32. Jeremiasz

192 33 18
                                    

Śmiech Elizy był o wiele przyjemniejszym dźwiękiem, niż jąkanie się i brak pewności siebie. Musiała być już dorosłą kobietą, ponieważ jej głos nie brzmiał, jak głos dziewczynki. Jednak coś sprawiało, że czuła w mojej obecności niepewnie, jak moi studenci przed sesją. Ich strach też wyczuwałem na przysłowiowy kilometr.

- No dobrze, a teraz poważnie. Naprawdę chcesz uczyć się tego wszystkiego sama? W grupie jest raźniej. Można z kimś podyskutować, usłyszeć inne poglądy na to co nasz otacza jako sztuka.

- No, ale chyba mogę podyskutować z tobą.

- No tak, ale gdzie chcesz się spotykać? Na auli to nie możliwe, jest zajęta, a wieczorami, kiedy miałbym czas nie dostanę do niej dostępu. Jedynym znajomym mi miejscem, gdzie czuję się pewnie jest uczelnia i moje mieszkanie, ale to drugie raczej nie wchodzi w grę. Źle by to wyglądało. – powiadomiłem moją potencjalna uczennicę.

- A tutaj? Nie możemy spotykać się tutaj.

- No możemy, tylko...ja lubię ciszę no i co ze zdjęciami obrazów, rzeźb i innych dzieł.

- A nie możemy ich wyszukać w telefonie, to znaczy ja... - poprawiła się.

- Nie wiem... - zamyśliłem się. – Problem w tym, że na uczelni mam slajdy, które idealnie pokazują barwy obrazów, są jak najbardziej zbliżone do oryginałów wiszących w galeriach świata.

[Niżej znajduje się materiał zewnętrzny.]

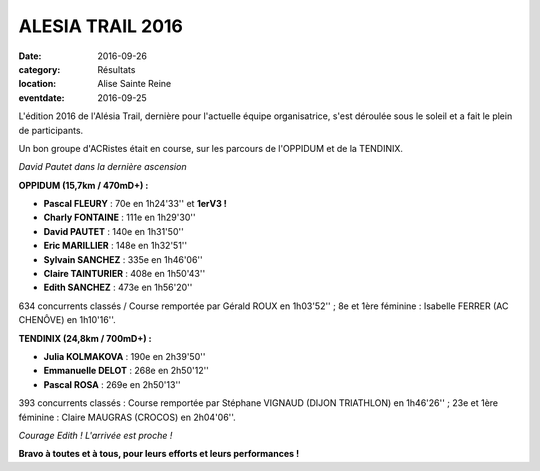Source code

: ALESIA TRAIL 2016
=================

:date: 2016-09-26
:category: Résultats
:location: Alise Sainte Reine
:eventdate: 2016-09-25

L'édition 2016 de l'Alésia Trail, dernière pour l'actuelle équipe organisatrice, s'est déroulée sous le soleil et a fait le plein de participants.

Un bon groupe d'ACRistes était en course, sur les parcours de l'OPPIDUM et de la TENDINIX.

.. image:: http://assets.acr-dijon.org/at161.jpg

*David Pautet dans la dernière ascension*

**OPPIDUM (15,7km / 470mD+) :**

- **Pascal FLEURY** : 70e en 1h24'33'' et **1erV3 !**
- **Charly FONTAINE** : 111e en 1h29'30''
- **David PAUTET** : 140e en 1h31'50''
- **Eric MARILLIER** : 148e en 1h32'51''
- **Sylvain SANCHEZ** : 335e en 1h46'06''
- **Claire TAINTURIER** : 408e en 1h50'43''
- **Edith SANCHEZ** : 473e en 1h56'20''

634 concurrents classés / Course remportée par Gérald ROUX en 1h03'52'' ; 8e et 1ère féminine : Isabelle FERRER (AC CHENÔVE) en 1h10'16''.

**TENDINIX (24,8km / 700mD+) :**

- **Julia KOLMAKOVA** : 190e en 2h39'50''
- **Emmanuelle DELOT** : 268e en 2h50'12''
- **Pascal ROSA** : 269e en 2h50'13''

393 concurrents classés : Course remportée par Stéphane VIGNAUD (DIJON TRIATHLON) en 1h46'26'' ; 23e et 1ère féminine : Claire MAUGRAS (CROCOS) en 2h04'06''.

.. image:: http://assets.acr-dijon.org/at162.jpg

*Courage Edith ! L'arrivée est proche !*

**Bravo à toutes et à tous, pour leurs efforts et leurs performances !**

- Jeremiaszu... ale zanim się zdecyduję ja muszę znać cenę, nie chcę namawiać cię na obmyślanie planu, jeśli nie jest mnie na te lekcje stać.

- No cóż... - zamyśliłem się.-  Coś wymyślimy. Może kawa przy nauce, a po skończonych zajęciach kolacja. Co ty na to?

- Nie no, przecież na uczelni studenci ci płacą za godzinę...

- Ale my nie będziemy na uczelni tylko tutaj, a tutaj gdzie je się obiady i pije kawę. No i chcę się nauczyć pluć na odległość. – dodałem.

- Nie darujesz mi teraz co?

- Nie. Już zawsze będziesz mi się kojarzyć z tą profesją.

- To dobrze, że nie z inną. – odpowiedziała zadziwiająco szybko.

Chyba jednak nie była aż taka płochliwa jak myślałem, wystarczyło tylko trochę spuścić z mojego tonu wykładowcy i mędrca, aby otrzymać całkiem miłą i wesołą Elizę.

Mój telefon odezwał się, że "dzwoni Joanna", kiedy miałem zadać Elizie kolejne pytanie. Wyciągnąłem go z kieszeni. Instynktownie palcem wyciszyłem dźwięk. Nie chciałem, aby ktoś nam przerywał. Już dawno nie czułem się tak dobrze w czyimś towarzystwie i pragnąłem, aby ta chwila trwała dłużej. Telefon zadzwonił ponownie, ale ponownie go zignorowałem.

- Odbierz może to coś ważnego.

Westchnąłem znudzony i zatwierdziłem połączenie.

- Słucham.

Joanna zaczęła trajkotać o Erosie.

- Joanno, nie jestem sam.

- Tak, a z kim?

- Z kobietą, mogę zadzwonić do ciebie z domu?